Vor einigen Tagen hat die Stadt ein historisches Jubiläum gefeiert. Naja. Hat sie nicht. Aber sie hätte können. Vor rund 85 Jahren hat sich hier auf dem Ferry Field (oben im Bild) nämlich der „größte Tag in der Geschichte der Leichtathletik“ zugetragen. Ich habe aus diesem Anlass eine kleine Pilgerfahrt dorthin unternommen.
Damals hat bei einem Uni-Wettkampf ein 21-jähriger Student aus Ohio innerhalb von 45 Minuten fünf Leichtathletik-Weltrekorde gebrochen und einen sechsten eingestellt. Nämlich über 100 yards, 220 yards Hürden, 200 Meter Hürden, 220 yards, 200 Meter und im Weitsprung (8,13 m – es war der erste offizielle Sprung eines Menschen über acht Meter. Der Rekord hat über mehr als 20 Jahre gehalten).
Angeblich hatte der Typ sich am Abend vorher sogar bei einer Balgerei leicht am Rücken verletzt. Sein Trainer soll über den Laufstil des jungen Athleten gesagt haben: „Von den Hüften an aufwärts bewegte er den Körper praktisch nicht – er hätte eine volle Kaffeetasse auf dem Kopf balancieren können und nichts davon verschüttet.“

Niemand interviewte den jungen Helden. Die Zeitungen sprachen nur von einem „Ohio State Negro“, der den Laden kräftig aufgemischt habe. Der Name des Mannes war Jesse Owens. Ein Jahr später holte er bei den Olympischen Spielen in Berlin vier Goldmedaillen und wurde zum größten Star der Spiele.
Heute erinnert eine Gedenktafel am Ferry Field an den großen Tag von Ann Arbor, den 25. Mai 1935. Sie unterschlägt zwei Weltrekorde: den über 200 Meter flach und den über 200 Meter Hürden. Die wurden Owens zusätzlich zugesprochen. 220 Yards sind nämlich ein bisschen länger als die 200 Meter – und Owens‘ Zeit war in beiden Läufen auch für die kürzere Strecke bis dahin unerreicht.

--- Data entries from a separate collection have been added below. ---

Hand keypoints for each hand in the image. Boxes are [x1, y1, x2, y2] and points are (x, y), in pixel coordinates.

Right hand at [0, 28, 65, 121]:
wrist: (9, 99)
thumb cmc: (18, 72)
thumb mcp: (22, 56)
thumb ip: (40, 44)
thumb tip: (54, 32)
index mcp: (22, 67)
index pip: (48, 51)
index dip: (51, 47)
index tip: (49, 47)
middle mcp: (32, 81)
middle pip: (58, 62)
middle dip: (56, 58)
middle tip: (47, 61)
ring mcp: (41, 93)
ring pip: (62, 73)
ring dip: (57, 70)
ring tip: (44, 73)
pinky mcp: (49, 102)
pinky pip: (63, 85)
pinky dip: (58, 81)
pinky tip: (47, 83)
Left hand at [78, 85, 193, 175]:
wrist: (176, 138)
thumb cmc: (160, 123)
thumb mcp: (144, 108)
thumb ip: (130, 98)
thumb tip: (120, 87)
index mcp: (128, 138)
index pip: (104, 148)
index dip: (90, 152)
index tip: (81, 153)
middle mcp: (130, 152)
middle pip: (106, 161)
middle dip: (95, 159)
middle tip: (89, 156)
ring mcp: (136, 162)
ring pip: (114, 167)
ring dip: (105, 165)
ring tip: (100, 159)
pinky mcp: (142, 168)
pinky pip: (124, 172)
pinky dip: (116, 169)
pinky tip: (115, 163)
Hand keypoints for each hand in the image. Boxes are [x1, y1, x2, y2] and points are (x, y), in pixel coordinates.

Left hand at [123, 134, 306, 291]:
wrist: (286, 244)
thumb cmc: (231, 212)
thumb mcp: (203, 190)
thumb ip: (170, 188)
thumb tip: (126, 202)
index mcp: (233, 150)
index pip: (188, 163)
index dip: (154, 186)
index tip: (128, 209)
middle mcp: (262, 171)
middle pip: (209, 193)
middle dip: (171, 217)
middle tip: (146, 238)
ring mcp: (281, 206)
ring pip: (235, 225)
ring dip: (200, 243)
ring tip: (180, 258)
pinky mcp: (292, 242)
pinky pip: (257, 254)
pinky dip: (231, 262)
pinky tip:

Tja. Einer der wenigen Fälle, in denen die Amerikaner mal untertreiben (aber man muss sagen, dass die Leute hier im Mittleren Westen im Allgemeinen eh keine großen Aufschneider sind).

Wenn man in Ann Arbor eine Umfrage macht – ich wette, dass weniger als 20 Prozent der Leute jemals von der Jesse-Owens-Story gehört haben. Es ist nur Sport und es ist lange her. Aller Ruhm vergeht. Darf man nie vergessen. Trotzdem: ’ne Hammer-Geschichte, wie ich finde.
Danke fürs Erzählen. Es hat mich erschüttert, daß er nach dieser herausragenden Leistung von niemand interviewt wurde.
Ja, das ist erstaunlich. Ein Kollege schreibt: Die Sache mit dem Interview war damals noch nicht so üblich, wie das heute der Fall ist. Wann hat das angefangen? Und wo? Keine Ahnung. Ich mach mir eine Notiz.
Tolles Projekt habt Ihr da in Berlin.